YOUR ASSIGNMENT: Verbatim copy without images: return all of the data as it stands.

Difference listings
════════════════════

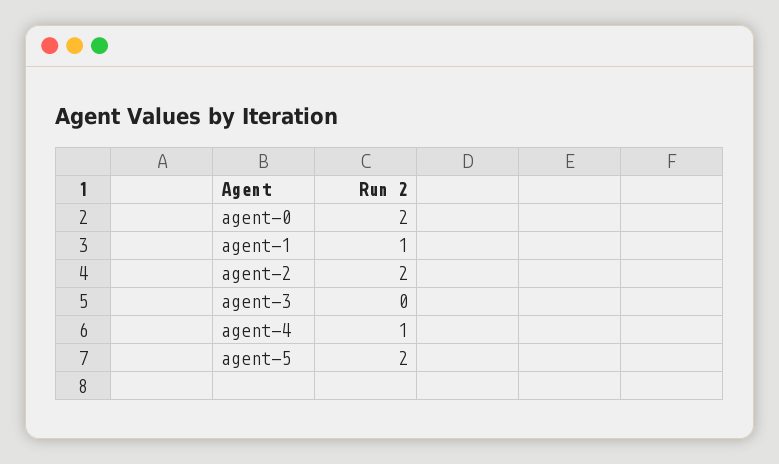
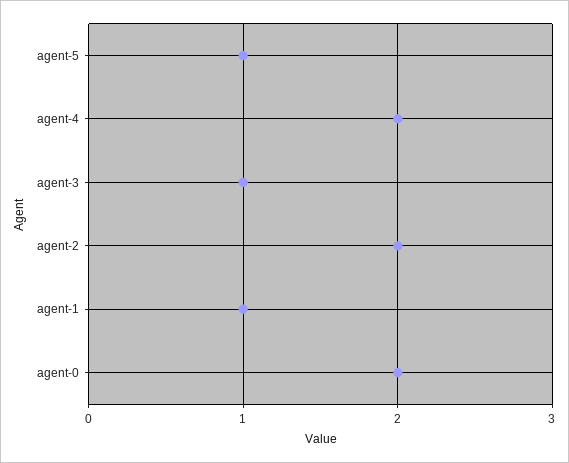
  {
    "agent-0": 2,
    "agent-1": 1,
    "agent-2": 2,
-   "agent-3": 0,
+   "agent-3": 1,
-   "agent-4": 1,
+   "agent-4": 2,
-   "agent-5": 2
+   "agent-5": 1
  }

════════════════════

EXPECTED ANSWER:
  {
    "agent-0": 2,
    "agent-1": 1,
    "agent-2": 2,
-   "agent-3": 0,
+   "agent-3": 1,
-   "agent-4": 1,
+   "agent-4": 2,
-   "agent-5": 2
+   "agent-5": 1
  }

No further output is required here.